Realities and Wonders Beyond Our Comprehension – The Feasts of The Holy Trinity and Corpus Christi

The mystery of the Holy Trinity is at the core of our faith as Christians. God is one undivided unity. Yet God is also Father (Mother/Parent), the incarnate Son (Jesus) and the Holy Spirit – all united as one in being and each separate in identity.

Early Church writers spoke of the Trinity in terms of perichoresis, a mutual indwelling and interpenetration of being shared by the members of the Trinity. The word itself comes from Greek roots meaning around and to contain. In some ways it’s akin to a dance in which the dancers and the dance are one. None can be separated from each other because their essence is one, yet each has an individual role and part in the whole.

We experience God as Trinity in our lives. God as parent brings all things into being through love overflowing and keeps us safely in existence – never forgetting us. God our brother Jesus who has shared the joys and sorrows, hopes and fears of human life is truly one of us – 100% human. God the Holy Spirit of love gives us courage to live in love and words to speak of what we have experienced of divine life and love. God as Father, Son and Holy Spirit is the greatest fan each of us will ever have – always hopeful and encouraging us as we forge ahead through life’s challenges.

Following Trinity Sunday, we celebrate the Feast of Corpus Christi – the Body and Blood of Christ.

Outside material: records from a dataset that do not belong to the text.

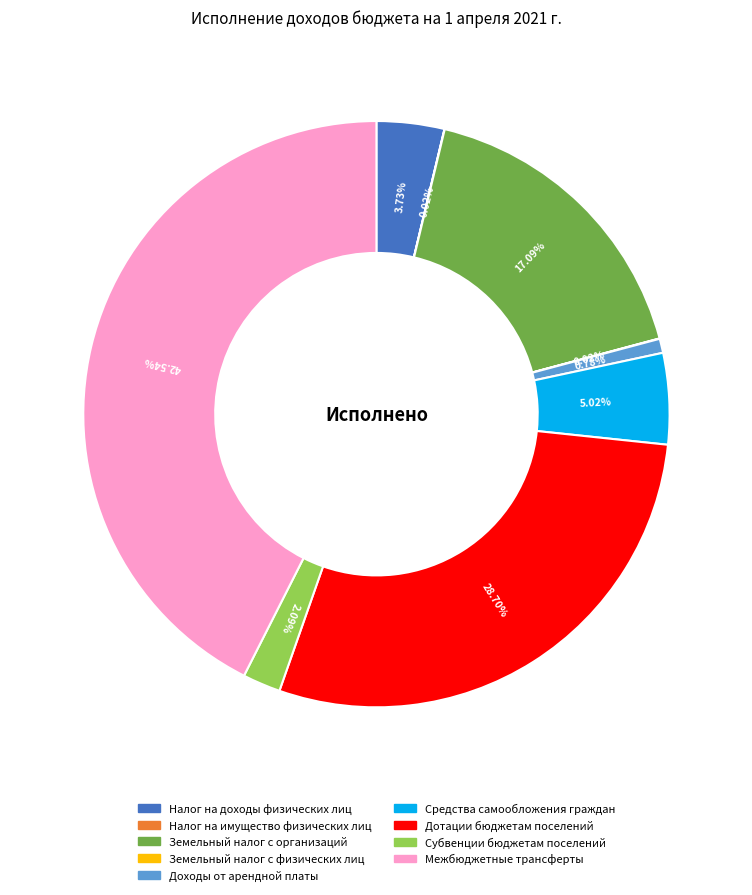

Which slice is the largest?

Межбюджетные трансферты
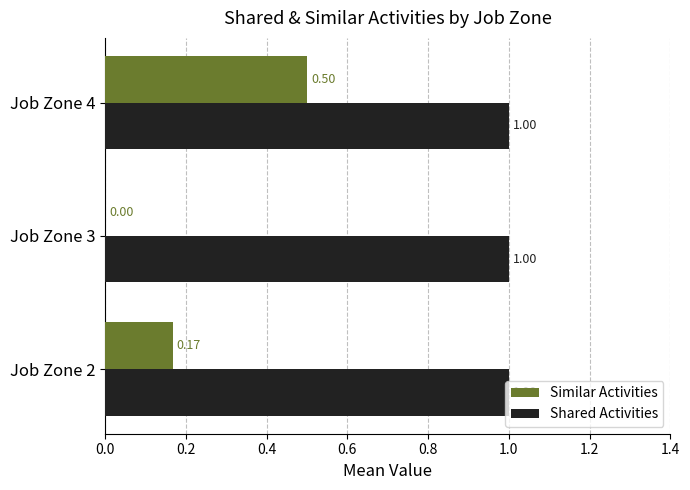

What is the sum of the Shared Activities values at Job Zone 3 and Job Zone 4?

2.0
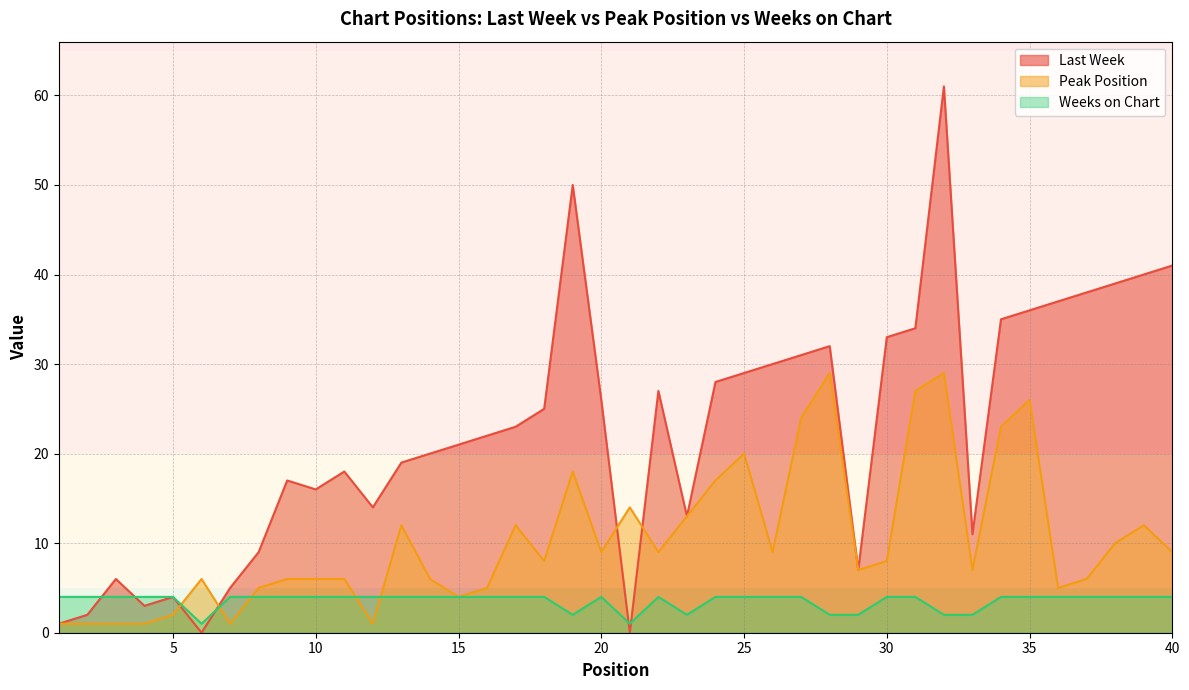

At which category does Last Week reach its first local peak?

3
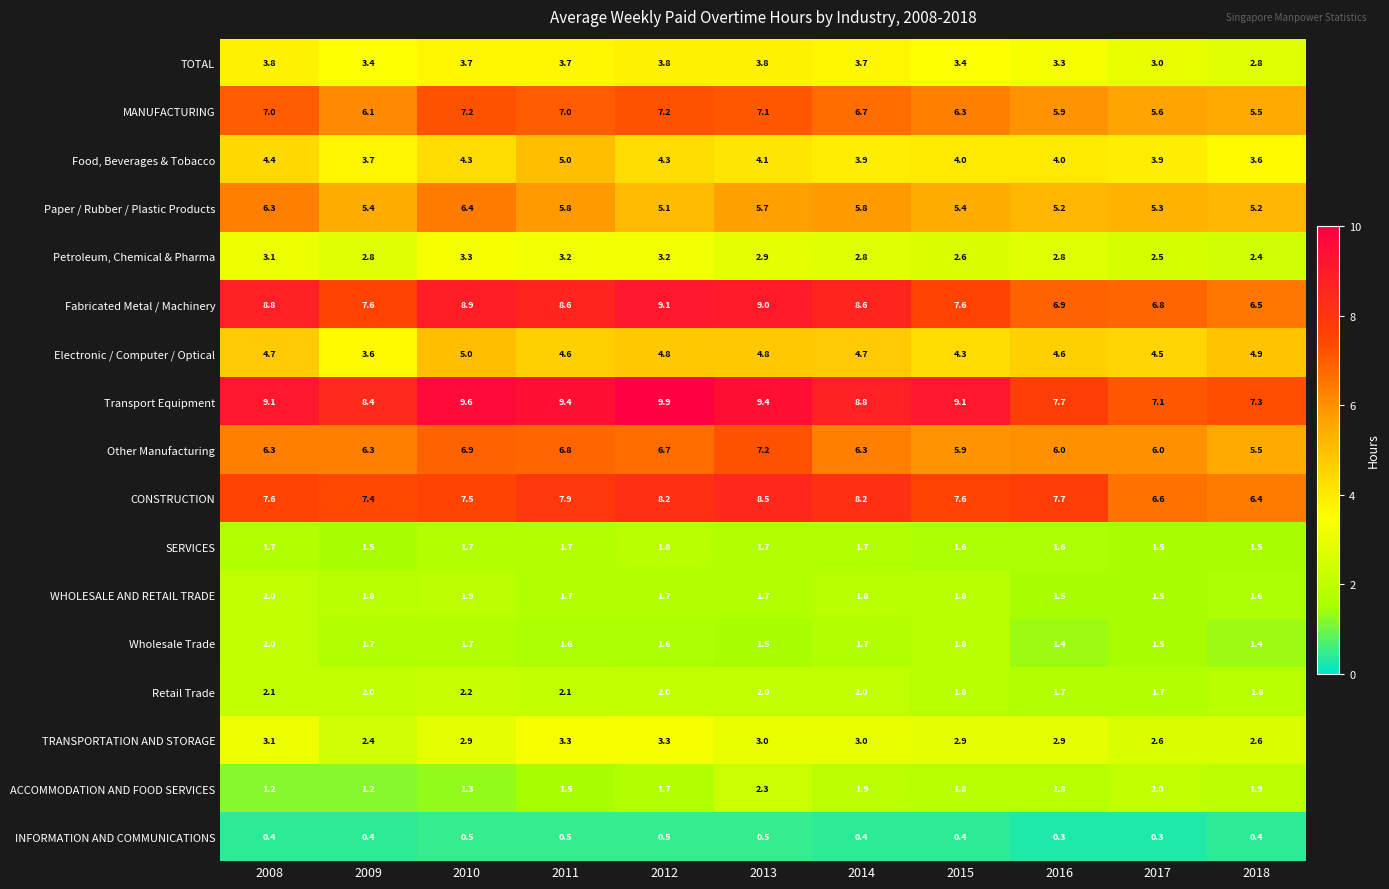

What is the difference between the highest and lowest values at 2012?

9.4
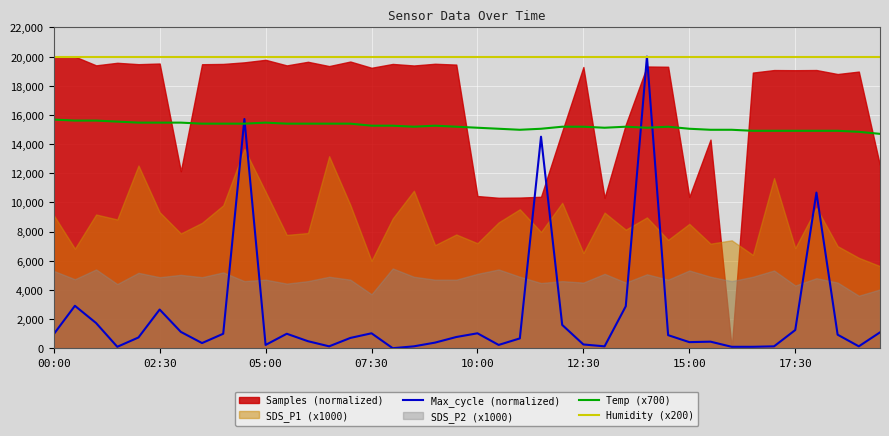

At which category is the sum across all series the highest?

28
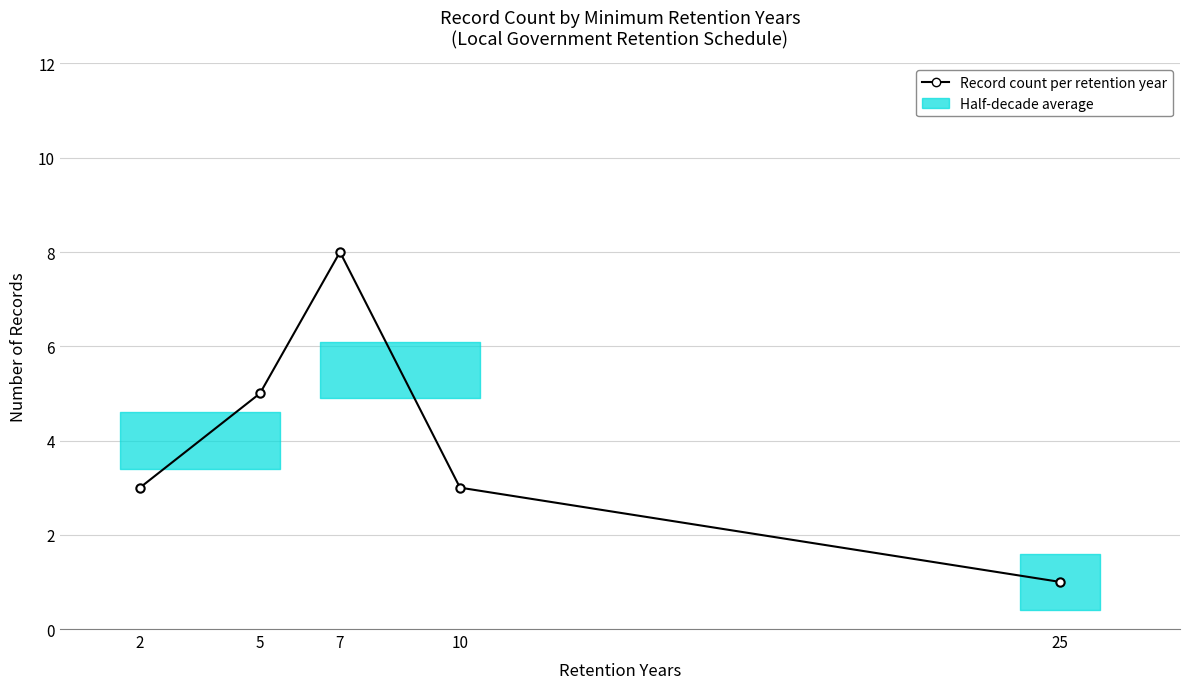

Rank the categories by value from highest to lowest.

7, 5, 2, 10, 25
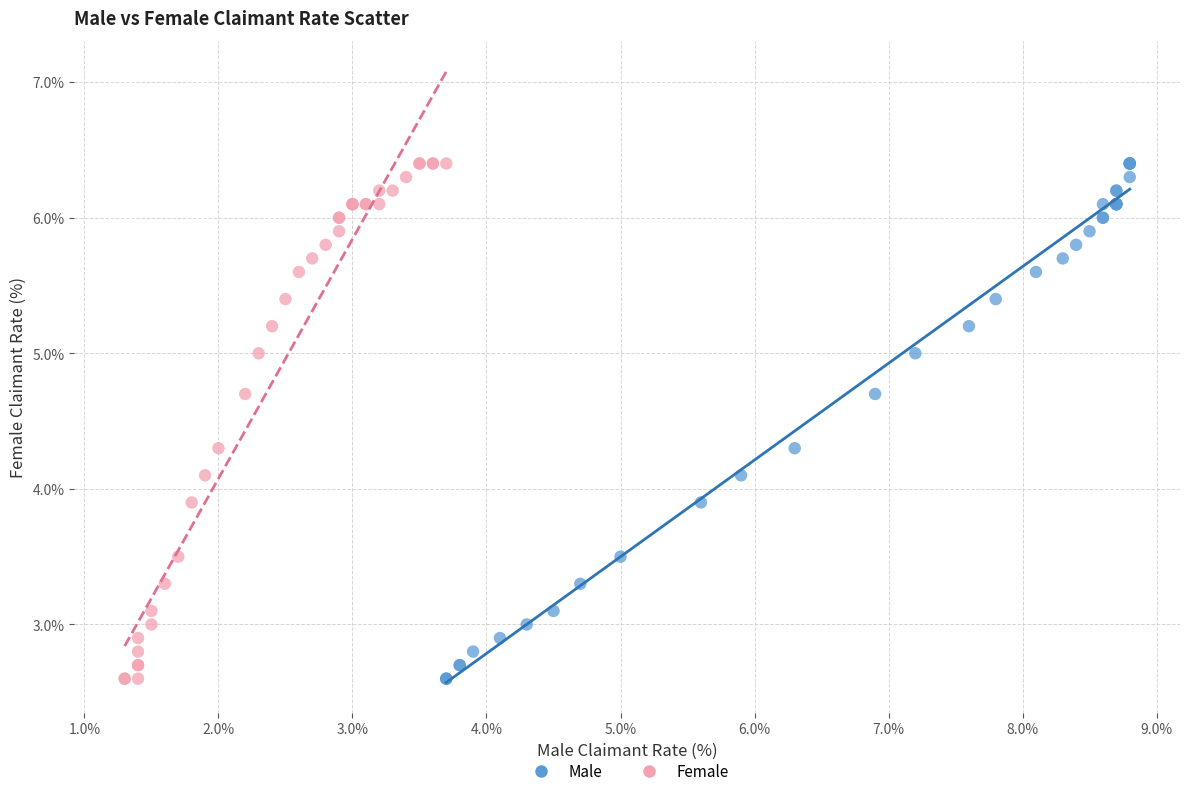

What are all the series names shown in the legend?

Male, Female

One mystery following on another. How can simple bread and wine be the body and blood of the Lord? Yet that is what Jesus told us he was giving us – his own flesh and blood to eat, as divine food to strengthen us on our journey as we travel back to union with the Trinity. One of our prayers tells us that we become what we eat. As we share in the divine meal, we share in the life of the Trinity and are drawn ever closer into it.

What a gift!

The wonder of all this struck me as I reflected on an experience I had with my young grandson last week. We were at Disneyland on the last day of a trip with my Girl Scout troop. The girls graduated from high school this year and this was our last major outing.

The park was closing early in preparation for a “Grad Night” for local high school seniors, so despite having a young child along, we were there for the fireworks and final show. It was a show with light, water and music telling of a dream Mikey Mouse was having, complete with ominous music and threatening villains. Could Mickey triumph over the evil that threatened by using the power of imagination? Of course he could and did. The show ended with great joy and happy, triumphant music.

What fascinated me was watching our little boy. He quickly lost interest in watching the story and we moved off into a nearby area where there was a short wrought iron fence (about 36 inches tall). As the music, lights and story blared around us, he quite happily climbed up on the bottom cross-piece of the fence and made his way sideways, holding on to the top rail, from one end of the fence to the other. Then he jumped down, clapped his hands, climbed back up onto the fence and went back to his original starting place. He did this through the entire performance – at least four or five trips back and forth along the fence. He’d have continued doing it all night had we allowed it!

I had been concerned that the ominous, scary music, the tone of voice of the villains, the colors of the threatening sections of the show would frighten him. Had he been a few years older, they would have. However, at his young age, he had no negative associations with any of those cues. What we considered scary music was the same to him as the triumphal music or a sweet ballad. The lights that flickered and changed from peaceful pastels to discordant, multi-colored, dark or flaring reddish-orange bursts of color meant nothing to him.  It was all just background to what he was exploring. He was having a wonderful time on the fence.

In thinking about his reaction, I find myself wondering how much we are like this young child – totally enthralled with our own activities in our own little worlds and totally missing the wonder of the dance going on all around us. We live and move and have our being within the loving presence and reality of God, yet we don’t notice most of the time.

I pray that as the coming weeks unfold, I will be ever more aware of the divine presence – Father, Son and Holy Spirit – enveloping me and all of us in the great dance of being. In the words of Jesse Manibusan’s song, “Open my eyes, Lord. Help me to see your face … Help me to hear your voice … Help me to love like you… Help me to love.”

I send the same wish to all who read these words. May the blessings of God who is Father, Son and Holy Spirit descend on you and remain with you forever. Amen.